André Dahmer: Na verdade eu sou artista, vou muito mal como empresário. Tenho uma pessoa que cuida do meu trabalho, que entrega os quadros, os produtos… Ganho também com direitos do autor, para livros didáticos. Mas, o grosso do que eu ganho é como artista. Eu teria ganho mais dinheiro se eu tivesse sido um cara com tino comercial. Mas, o jeito que eu dei já dá para eu viver bem. Mesmo porque eu nem preciso de muito para viver. É claro que eu tenho duas filhas, moro no Rio de Janeiro, que é o lugar mais caro do mundo. Mas, o jeito que eu dei acho que consigo trabalhar sossegado. Nunca vou ser rico, nunca vou ser um Maurício de Sousa e licenciar um monte de coisas. Não tenho nenhuma uma crítica em relação a isso, cada um faz o que quer, mas eu, certamente, não serei isso.
DMRevista: Tendo em vista o cenário político atual, que papel você acha que a internet vem prestando para a nossa história?

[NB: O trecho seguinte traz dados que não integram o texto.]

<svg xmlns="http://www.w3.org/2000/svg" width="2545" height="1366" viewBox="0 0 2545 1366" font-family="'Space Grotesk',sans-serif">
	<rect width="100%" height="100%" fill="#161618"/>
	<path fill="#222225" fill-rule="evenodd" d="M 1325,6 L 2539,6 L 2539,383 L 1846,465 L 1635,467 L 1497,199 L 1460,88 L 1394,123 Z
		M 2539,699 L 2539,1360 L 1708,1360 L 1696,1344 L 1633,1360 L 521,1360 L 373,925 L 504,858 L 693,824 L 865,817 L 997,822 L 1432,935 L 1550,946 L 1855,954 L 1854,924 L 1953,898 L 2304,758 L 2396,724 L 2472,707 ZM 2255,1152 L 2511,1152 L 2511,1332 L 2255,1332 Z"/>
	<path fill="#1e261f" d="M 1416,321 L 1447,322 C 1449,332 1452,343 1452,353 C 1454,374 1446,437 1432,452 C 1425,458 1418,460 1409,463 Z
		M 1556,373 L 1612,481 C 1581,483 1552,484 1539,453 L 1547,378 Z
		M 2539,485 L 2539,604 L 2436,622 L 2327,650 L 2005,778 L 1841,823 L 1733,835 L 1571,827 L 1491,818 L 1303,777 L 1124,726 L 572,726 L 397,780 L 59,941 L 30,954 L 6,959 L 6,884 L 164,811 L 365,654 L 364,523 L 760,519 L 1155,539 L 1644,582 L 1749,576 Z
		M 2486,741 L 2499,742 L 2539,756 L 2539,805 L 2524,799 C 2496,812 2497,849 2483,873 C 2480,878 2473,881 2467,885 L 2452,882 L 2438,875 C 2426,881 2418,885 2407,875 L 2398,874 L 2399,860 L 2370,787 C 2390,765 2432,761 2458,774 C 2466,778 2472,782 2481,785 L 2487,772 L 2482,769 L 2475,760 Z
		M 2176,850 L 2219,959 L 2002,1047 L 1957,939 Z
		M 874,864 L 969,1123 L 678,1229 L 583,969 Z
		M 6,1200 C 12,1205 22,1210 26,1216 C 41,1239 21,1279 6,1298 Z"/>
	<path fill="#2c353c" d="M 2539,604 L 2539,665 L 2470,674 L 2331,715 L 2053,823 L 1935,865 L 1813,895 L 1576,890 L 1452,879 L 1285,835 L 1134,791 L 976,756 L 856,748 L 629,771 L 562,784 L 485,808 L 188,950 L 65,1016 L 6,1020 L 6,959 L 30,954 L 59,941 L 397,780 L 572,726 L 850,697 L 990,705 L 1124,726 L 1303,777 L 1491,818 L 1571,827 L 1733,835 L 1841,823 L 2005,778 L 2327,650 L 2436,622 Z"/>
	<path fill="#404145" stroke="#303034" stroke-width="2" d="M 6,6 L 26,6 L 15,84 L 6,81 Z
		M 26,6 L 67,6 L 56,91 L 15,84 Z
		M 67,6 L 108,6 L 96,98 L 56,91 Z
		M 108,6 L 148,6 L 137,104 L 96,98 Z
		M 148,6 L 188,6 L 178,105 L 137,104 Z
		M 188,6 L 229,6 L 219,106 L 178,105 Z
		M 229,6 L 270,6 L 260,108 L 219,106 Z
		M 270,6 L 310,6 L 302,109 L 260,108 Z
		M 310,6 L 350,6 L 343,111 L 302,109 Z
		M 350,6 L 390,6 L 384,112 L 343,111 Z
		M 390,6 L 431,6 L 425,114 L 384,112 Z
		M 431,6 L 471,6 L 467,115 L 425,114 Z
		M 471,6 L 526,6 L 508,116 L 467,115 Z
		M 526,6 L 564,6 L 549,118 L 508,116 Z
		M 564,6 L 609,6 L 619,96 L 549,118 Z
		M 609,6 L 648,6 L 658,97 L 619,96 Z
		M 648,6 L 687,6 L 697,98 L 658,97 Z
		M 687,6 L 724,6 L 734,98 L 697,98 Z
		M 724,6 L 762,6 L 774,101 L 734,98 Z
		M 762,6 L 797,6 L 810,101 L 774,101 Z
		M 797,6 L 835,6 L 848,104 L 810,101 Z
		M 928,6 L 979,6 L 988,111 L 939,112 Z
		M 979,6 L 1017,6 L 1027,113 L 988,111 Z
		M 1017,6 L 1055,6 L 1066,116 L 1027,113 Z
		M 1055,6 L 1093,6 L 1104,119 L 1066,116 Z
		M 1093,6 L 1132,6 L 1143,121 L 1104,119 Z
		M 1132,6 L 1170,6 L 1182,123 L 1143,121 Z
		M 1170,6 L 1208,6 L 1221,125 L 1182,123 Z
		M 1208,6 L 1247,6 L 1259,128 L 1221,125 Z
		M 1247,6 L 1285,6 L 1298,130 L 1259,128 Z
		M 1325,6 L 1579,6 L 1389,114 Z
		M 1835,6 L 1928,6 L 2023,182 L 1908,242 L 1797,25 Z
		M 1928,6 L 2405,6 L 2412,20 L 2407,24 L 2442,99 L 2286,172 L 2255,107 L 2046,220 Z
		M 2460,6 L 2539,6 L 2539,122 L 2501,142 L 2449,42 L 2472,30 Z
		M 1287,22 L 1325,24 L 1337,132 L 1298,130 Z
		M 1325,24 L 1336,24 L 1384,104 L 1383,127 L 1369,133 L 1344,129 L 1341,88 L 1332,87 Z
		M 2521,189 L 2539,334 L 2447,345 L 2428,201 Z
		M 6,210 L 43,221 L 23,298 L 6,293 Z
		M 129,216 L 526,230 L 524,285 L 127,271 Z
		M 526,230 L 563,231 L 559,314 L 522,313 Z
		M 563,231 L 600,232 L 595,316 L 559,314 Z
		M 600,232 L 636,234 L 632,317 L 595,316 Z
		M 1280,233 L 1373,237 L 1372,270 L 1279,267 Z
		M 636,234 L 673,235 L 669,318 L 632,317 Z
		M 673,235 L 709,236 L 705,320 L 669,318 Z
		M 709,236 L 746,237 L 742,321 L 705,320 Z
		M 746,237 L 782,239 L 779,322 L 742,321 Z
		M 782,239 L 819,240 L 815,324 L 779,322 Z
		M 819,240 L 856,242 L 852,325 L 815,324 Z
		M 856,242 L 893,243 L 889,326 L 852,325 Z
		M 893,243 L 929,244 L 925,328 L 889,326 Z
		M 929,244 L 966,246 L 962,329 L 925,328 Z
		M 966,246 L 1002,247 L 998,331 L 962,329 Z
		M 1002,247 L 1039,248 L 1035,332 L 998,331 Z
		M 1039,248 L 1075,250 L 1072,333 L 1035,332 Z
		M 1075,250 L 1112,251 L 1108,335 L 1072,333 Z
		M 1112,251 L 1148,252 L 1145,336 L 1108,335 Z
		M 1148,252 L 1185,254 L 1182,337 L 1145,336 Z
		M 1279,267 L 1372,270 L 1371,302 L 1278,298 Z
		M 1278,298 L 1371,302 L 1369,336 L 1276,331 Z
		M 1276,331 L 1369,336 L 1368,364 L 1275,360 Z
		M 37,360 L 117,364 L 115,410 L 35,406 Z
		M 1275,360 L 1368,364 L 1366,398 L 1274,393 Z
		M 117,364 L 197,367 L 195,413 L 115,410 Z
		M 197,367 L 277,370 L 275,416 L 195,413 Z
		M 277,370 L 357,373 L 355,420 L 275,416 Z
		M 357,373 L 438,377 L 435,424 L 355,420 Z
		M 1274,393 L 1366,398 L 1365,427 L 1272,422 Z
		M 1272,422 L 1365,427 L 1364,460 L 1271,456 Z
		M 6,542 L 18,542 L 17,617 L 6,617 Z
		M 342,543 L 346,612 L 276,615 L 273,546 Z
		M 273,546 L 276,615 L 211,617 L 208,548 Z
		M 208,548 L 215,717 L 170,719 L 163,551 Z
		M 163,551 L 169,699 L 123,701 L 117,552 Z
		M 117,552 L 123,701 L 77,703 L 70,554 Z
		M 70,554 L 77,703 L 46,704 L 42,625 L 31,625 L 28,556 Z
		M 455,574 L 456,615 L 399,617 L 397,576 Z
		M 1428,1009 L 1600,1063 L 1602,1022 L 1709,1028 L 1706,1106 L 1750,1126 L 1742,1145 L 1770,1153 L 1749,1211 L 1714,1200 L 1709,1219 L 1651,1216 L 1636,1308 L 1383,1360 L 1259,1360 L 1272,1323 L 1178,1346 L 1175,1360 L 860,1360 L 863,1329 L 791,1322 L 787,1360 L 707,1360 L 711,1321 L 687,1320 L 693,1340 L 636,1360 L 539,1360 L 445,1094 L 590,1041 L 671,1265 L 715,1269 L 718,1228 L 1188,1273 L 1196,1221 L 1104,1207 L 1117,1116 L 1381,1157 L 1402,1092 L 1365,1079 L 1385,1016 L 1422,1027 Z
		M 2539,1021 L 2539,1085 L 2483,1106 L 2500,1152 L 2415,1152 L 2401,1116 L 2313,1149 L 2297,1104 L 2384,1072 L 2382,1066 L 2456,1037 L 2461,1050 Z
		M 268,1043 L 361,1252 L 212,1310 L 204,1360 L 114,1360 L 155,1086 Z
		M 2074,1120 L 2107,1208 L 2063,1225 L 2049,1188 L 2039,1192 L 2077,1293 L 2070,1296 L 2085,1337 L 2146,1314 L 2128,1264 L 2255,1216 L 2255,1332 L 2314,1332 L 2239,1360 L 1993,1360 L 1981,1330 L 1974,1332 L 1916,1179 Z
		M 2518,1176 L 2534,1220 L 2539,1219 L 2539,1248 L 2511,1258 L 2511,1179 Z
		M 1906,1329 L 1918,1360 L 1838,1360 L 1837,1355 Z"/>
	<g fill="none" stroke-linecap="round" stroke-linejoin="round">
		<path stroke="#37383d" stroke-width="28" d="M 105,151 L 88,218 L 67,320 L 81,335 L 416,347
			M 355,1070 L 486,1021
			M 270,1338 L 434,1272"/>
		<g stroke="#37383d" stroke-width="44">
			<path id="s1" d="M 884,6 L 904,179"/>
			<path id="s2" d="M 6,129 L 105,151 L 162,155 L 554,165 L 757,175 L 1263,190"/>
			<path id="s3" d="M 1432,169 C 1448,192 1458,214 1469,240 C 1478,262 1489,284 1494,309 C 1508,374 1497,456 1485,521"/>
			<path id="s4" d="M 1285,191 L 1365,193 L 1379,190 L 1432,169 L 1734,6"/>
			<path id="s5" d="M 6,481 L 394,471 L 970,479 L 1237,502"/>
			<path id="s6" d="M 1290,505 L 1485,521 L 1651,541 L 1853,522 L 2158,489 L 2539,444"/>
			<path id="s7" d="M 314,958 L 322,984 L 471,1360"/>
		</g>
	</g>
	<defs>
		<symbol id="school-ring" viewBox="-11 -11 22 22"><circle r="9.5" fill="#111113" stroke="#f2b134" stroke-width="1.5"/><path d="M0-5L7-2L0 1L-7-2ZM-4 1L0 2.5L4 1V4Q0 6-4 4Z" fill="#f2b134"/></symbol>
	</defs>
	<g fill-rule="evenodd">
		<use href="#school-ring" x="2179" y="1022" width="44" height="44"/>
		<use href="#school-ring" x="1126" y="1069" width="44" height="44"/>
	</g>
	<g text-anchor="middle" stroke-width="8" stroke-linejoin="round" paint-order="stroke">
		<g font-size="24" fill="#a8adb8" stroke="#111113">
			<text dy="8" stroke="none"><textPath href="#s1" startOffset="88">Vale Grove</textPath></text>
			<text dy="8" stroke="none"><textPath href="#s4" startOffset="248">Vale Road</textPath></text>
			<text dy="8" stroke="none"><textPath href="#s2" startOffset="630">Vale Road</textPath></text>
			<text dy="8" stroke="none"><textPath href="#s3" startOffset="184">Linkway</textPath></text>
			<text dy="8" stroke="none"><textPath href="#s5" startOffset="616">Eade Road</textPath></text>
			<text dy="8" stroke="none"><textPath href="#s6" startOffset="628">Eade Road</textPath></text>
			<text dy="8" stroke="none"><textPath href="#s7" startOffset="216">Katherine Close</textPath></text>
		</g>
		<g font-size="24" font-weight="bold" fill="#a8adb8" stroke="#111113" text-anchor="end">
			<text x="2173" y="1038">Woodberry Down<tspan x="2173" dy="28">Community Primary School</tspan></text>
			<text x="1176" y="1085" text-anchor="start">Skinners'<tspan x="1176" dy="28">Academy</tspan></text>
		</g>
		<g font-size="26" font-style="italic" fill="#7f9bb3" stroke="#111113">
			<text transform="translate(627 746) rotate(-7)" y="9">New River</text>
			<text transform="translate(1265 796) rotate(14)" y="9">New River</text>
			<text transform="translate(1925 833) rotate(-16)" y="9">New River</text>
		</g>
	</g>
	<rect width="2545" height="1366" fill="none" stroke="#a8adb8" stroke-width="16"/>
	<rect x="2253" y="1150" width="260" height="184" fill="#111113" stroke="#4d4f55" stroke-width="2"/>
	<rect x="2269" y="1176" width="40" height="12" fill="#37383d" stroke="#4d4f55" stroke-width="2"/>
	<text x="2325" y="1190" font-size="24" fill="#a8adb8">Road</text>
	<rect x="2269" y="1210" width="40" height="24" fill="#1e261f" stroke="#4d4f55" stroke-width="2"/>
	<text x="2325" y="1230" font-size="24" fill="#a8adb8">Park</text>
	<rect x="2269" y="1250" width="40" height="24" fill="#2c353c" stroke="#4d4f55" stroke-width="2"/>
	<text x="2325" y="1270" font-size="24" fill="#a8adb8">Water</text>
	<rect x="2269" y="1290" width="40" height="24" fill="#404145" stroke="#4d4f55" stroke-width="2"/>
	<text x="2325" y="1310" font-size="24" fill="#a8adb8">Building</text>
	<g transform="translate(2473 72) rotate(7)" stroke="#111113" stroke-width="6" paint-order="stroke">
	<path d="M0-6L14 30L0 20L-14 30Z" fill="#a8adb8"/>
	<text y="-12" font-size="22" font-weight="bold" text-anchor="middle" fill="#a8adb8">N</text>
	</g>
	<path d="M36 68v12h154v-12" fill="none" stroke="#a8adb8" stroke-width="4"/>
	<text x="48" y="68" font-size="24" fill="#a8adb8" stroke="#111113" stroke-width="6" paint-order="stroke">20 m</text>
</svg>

André Dahmer:Eu acho que a internet também desinforma tanto como a TV, sabe? Ela também tem um lugar de informação importante, mas tem muita desinformação. Eu não sei, porque a gente está passando por um período delicadíssimo. Não acho que é o caminho retirar a presidente agora, se não houver realmente crime de responsabilidade. A gente sabe ainda pouca coisa, mas eu sei que quem quer entrar são as mesmas raposas políticas de sempre. Que tão no país governando há 20, 30 anos e não resolveram nada. Então eu tenho muito medo desse movimento que está acontecendo agora, porque não vejo que a saída pode ser o Temer ou pelo Eduardo Cunha (que no dia da entrevista ainda não havia sido suspenso da presidência da Câmara). Olho com muita desconfiança, viu? Mesmo com toda restrição que eu faço ao governo, que não tem sido um bom governo. Mas acho que a gente tem que esperar as eleições de 2018, como todo republicano, como todo democrata. Eu também não gosto do governo, mas eu sei esperar. Espero que a gente vote melhor em 2018, mas eu quero que as coisas fiquem dentro da legalidade das instituições. Eu torço para que a gente saia desta para uma melhor, mas eu não vejo a gente indo para o caminho certo não.
DMRevista: Pegando o gancho das tirinhas de “Quadrinhos dos anos 10”. Do que você mais sente saudade, que a modernidade fez sumir?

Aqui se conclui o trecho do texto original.